Sunday 26 April 2009

HMS Clio again





The day following my last post I discovered more fascinating details about the Clio's history, as well as two forgotten photographs of great-grandfather Edward James Bray, tucked away in an old Welsh Regiment wallet of my grandfather's (as unofficial family archivist, many documents and pictures have been entrusted to me in a haphazard fashion). The three buttons are from his captain's uniform jacket and bear the name of the ship. Both photographs must have been taken around the same period and, from the women's and girls' fashions in the picture of the garden party, it must have been near the beginning of the century, certainly before the 1914-18 War. Captain Bray stands to one side holding a cup of tea rather awkwardly, like a butler waiting on the party, which I at first mistook him for, rather than master of the officers gathered round the table with their wives and children. A short man, like my grandfather, and not particularly proposessing apart from the immaculate whiskers. I wonder if my great-grandmother is there? I know nothing of her at all and assume she died long before her husband.

Researching online, I found confirmation of the harsh conditions on board the Clio from Anglesey Quarter Sessions records of the convictions of two boys in 1885. William Henry Smith, "detainee on the training ship Clio", was ordered to be imprisoned at HMP Carnarvon for one month and "thereafter to be detained at a Reformatory for four years". His crime?
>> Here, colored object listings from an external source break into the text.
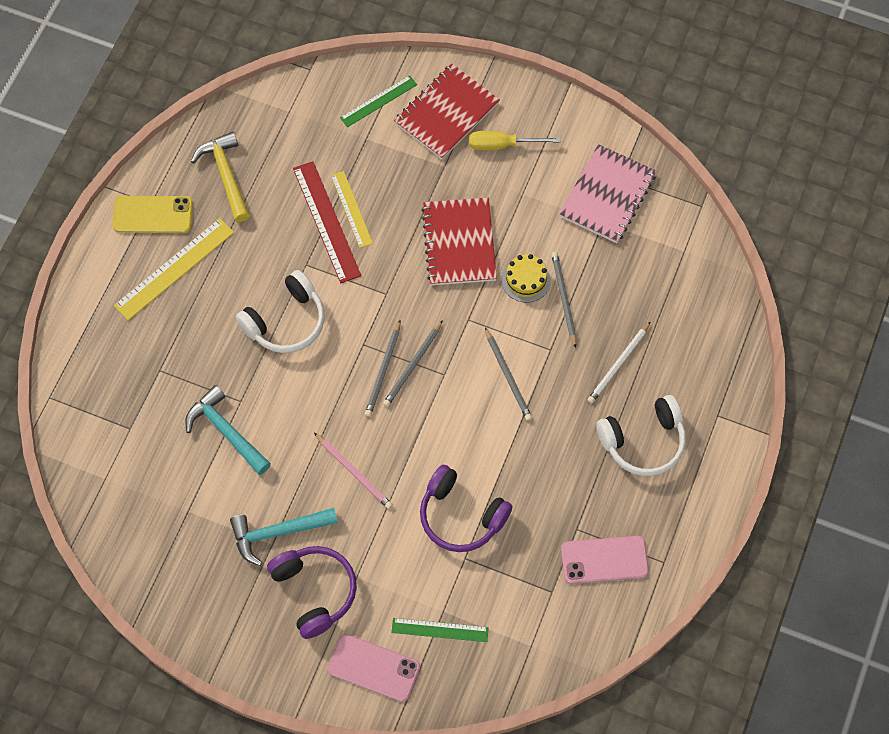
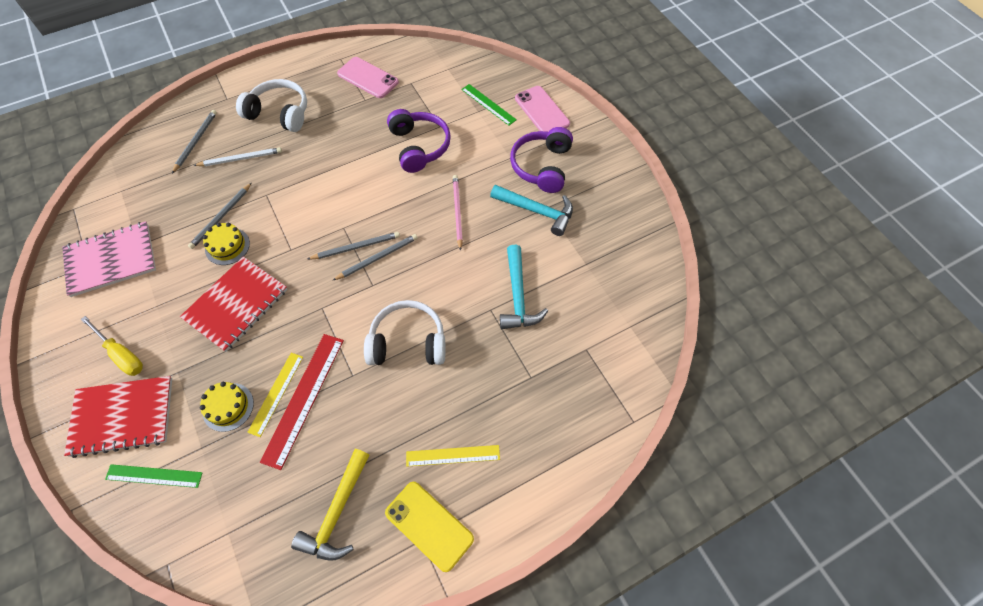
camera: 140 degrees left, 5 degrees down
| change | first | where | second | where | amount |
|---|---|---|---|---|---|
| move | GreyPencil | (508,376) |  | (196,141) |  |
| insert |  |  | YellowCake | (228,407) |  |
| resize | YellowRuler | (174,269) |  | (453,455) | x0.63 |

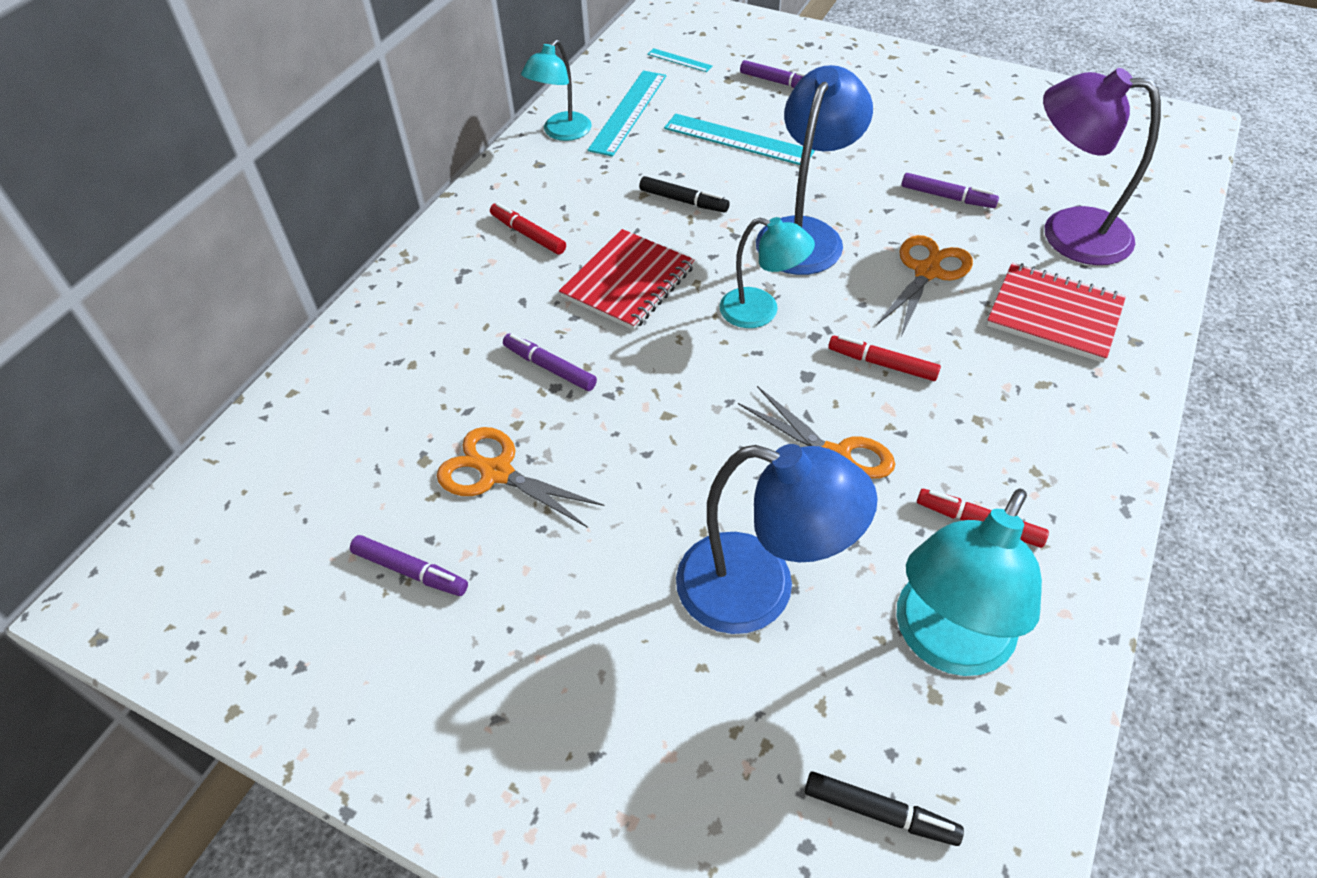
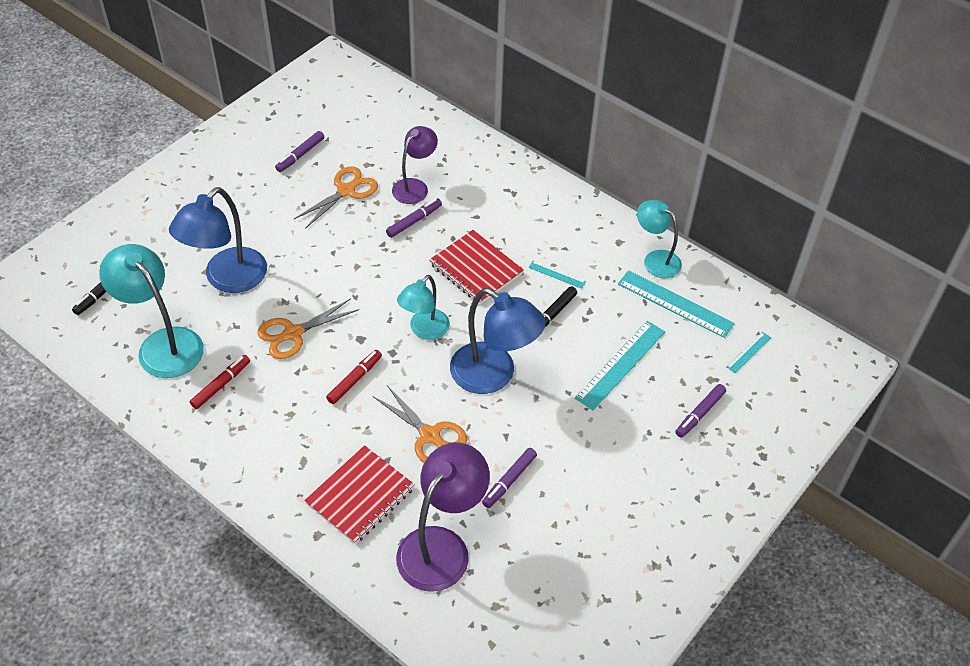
camera: 100 degrees right, 0 degrees up
| change | first | where | second | where | amount |
|---|---|---|---|---|---|
| insert |  |  | PurpleLamp | (415,186) |  |
| insert |  |  | TurquoiseRuler | (557,274) |  |
| delete | RedMarker | (528,235) |  |  |  |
Leaving mass before grace was sung. The other was Charles Underwood, aged 14 years, also a detainee on the Clio, who was found guilty of unspecified disobedience and imprisoned in the same gaol for 14 days' hard labour, then, like his shipmate, sent to a Reformatory for four years. I also found that there exists a PhD dissertation on 'The Clio', lodged at University College Bangor Library, plus other records at the Denbighshire and Anglesey Records Offices, The Welcome Trust and the National Archives, Kew. I plan to visit some of these archives in August if I can.